● **WHAT TO PRODUCE**
Make an exact transcription of the data below.
════════
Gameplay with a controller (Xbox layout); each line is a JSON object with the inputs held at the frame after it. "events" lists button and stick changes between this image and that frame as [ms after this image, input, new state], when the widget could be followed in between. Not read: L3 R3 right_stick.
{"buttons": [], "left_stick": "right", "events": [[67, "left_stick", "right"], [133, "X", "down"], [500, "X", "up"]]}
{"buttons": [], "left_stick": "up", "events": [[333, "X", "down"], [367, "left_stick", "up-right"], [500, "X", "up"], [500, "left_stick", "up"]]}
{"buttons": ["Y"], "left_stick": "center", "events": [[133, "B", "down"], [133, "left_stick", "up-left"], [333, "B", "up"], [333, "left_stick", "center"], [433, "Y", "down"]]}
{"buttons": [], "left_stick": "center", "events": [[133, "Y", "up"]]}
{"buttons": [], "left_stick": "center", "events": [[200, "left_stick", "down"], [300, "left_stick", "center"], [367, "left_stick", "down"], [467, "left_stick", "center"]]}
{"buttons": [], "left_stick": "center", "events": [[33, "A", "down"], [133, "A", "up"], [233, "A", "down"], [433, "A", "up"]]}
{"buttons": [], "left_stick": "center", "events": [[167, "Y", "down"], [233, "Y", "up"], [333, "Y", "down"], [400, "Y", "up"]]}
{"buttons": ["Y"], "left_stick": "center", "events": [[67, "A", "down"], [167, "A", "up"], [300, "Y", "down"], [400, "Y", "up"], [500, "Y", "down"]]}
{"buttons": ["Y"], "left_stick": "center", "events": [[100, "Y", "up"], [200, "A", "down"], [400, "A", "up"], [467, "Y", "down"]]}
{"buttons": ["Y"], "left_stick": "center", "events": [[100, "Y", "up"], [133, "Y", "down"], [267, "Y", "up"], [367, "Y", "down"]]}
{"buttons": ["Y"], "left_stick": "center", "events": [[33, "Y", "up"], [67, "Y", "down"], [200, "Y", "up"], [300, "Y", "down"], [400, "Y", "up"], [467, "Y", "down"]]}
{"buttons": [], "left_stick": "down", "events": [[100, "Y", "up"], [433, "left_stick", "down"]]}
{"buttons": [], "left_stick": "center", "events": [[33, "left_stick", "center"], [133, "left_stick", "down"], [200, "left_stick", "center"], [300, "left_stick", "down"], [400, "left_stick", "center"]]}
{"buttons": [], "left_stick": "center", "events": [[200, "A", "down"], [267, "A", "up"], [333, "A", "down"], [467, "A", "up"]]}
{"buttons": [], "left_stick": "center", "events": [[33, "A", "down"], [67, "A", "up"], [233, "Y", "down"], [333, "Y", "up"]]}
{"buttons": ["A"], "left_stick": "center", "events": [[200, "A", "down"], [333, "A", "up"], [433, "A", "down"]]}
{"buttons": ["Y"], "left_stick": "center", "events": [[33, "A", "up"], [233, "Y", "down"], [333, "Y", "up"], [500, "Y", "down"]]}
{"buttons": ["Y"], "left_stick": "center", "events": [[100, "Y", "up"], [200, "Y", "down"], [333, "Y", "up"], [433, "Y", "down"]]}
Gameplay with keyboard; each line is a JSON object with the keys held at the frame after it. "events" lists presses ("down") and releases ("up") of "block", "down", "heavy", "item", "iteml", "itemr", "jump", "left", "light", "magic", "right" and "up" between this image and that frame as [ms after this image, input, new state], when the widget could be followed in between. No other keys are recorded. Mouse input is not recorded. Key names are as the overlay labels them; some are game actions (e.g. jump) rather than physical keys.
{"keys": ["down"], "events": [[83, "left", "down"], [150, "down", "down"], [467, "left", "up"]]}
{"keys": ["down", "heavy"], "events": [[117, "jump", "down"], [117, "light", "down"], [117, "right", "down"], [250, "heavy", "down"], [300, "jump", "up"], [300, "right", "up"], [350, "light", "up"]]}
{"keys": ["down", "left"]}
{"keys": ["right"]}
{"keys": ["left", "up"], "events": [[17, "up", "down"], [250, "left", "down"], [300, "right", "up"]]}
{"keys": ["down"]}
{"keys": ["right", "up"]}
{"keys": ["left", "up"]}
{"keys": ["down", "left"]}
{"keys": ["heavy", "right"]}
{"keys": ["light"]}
════════
● **SOLUTION FOR THIS TASK**
Gameplay with a controller (Xbox layout); each line is a JSON object with the inputs held at the frame after it. "events" lists button and stick changes between this image and that frame as [ms after this image, input, new state], when the widget could be followed in between. Not read: L3 R3 right_stick.
{"buttons": [], "left_stick": "right", "events": [[67, "left_stick", "right"], [133, "X", "down"], [500, "X", "up"]]}
{"buttons": [], "left_stick": "up", "events": [[333, "X", "down"], [367, "left_stick", "up-right"], [500, "X", "up"], [500, "left_stick", "up"]]}
{"buttons": ["Y"], "left_stick": "center", "events": [[133, "B", "down"], [133, "left_stick", "up-left"], [333, "B", "up"], [333, "left_stick", "center"], [433, "Y", "down"]]}
{"buttons": [], "left_stick": "center", "events": [[133, "Y", "up"]]}
{"buttons": [], "left_stick": "center", "events": [[200, "left_stick", "down"], [300, "left_stick", "center"], [367, "left_stick", "down"], [467, "left_stick", "center"]]}
{"buttons": [], "left_stick": "center", "events": [[33, "A", "down"], [133, "A", "up"], [233, "A", "down"], [433, "A", "up"]]}
{"buttons": [], "left_stick": "center", "events": [[167, "Y", "down"], [233, "Y", "up"], [333, "Y", "down"], [400, "Y", "up"]]}
{"buttons": ["Y"], "left_stick": "center", "events": [[67, "A", "down"], [167, "A", "up"], [300, "Y", "down"], [400, "Y", "up"], [500, "Y", "down"]]}
{"buttons": ["Y"], "left_stick": "center", "events": [[100, "Y", "up"], [200, "A", "down"], [400, "A", "up"], [467, "Y", "down"]]}
{"buttons": ["Y"], "left_stick": "center", "events": [[100, "Y", "up"], [133, "Y", "down"], [267, "Y", "up"], [367, "Y", "down"]]}
{"buttons": ["Y"], "left_stick": "center", "events": [[33, "Y", "up"], [67, "Y", "down"], [200, "Y", "up"], [300, "Y", "down"], [400, "Y", "up"], [467, "Y", "down"]]}
{"buttons": [], "left_stick": "down", "events": [[100, "Y", "up"], [433, "left_stick", "down"]]}
{"buttons": [], "left_stick": "center", "events": [[33, "left_stick", "center"], [133, "left_stick", "down"], [200, "left_stick", "center"], [300, "left_stick", "down"], [400, "left_stick", "center"]]}
{"buttons": [], "left_stick": "center", "events": [[200, "A", "down"], [267, "A", "up"], [333, "A", "down"], [467, "A", "up"]]}
{"buttons": [], "left_stick": "center", "events": [[33, "A", "down"], [67, "A", "up"], [233, "Y", "down"], [333, "Y", "up"]]}
{"buttons": ["A"], "left_stick": "center", "events": [[200, "A", "down"], [333, "A", "up"], [433, "A", "down"]]}
{"buttons": ["Y"], "left_stick": "center", "events": [[33, "A", "up"], [233, "Y", "down"], [333, "Y", "up"], [500, "Y", "down"]]}
{"buttons": ["Y"], "left_stick": "center", "events": [[100, "Y", "up"], [200, "Y", "down"], [333, "Y", "up"], [433, "Y", "down"]]}
Gameplay with keyboard; each line is a JSON object with the keys held at the frame after it. "events" lists presses ("down") and releases ("up") of "block", "down", "heavy", "item", "iteml", "itemr", "jump", "left", "light", "magic", "right" and "up" between this image and that frame as [ms after this image, input, new state], when the widget could be followed in between. No other keys are recorded. Mouse input is not recorded. Key names are as the overlay labels them; some are game actions (e.g. jump) rather than physical keys.
{"keys": ["down"], "events": [[83, "left", "down"], [150, "down", "down"], [467, "left", "up"]]}
{"keys": ["down", "heavy"], "events": [[117, "jump", "down"], [117, "light", "down"], [117, "right", "down"], [250, "heavy", "down"], [300, "jump", "up"], [300, "right", "up"], [350, "light", "up"]]}
{"keys": ["down", "left"]}
{"keys": ["right"]}
{"keys": ["left", "up"], "events": [[17, "up", "down"], [250, "left", "down"], [300, "right", "up"]]}
{"keys": ["down"]}
{"keys": ["right", "up"]}
{"keys": ["left", "up"]}
{"keys": ["down", "left"]}
{"keys": ["heavy", "right"]}
{"keys": ["light"]}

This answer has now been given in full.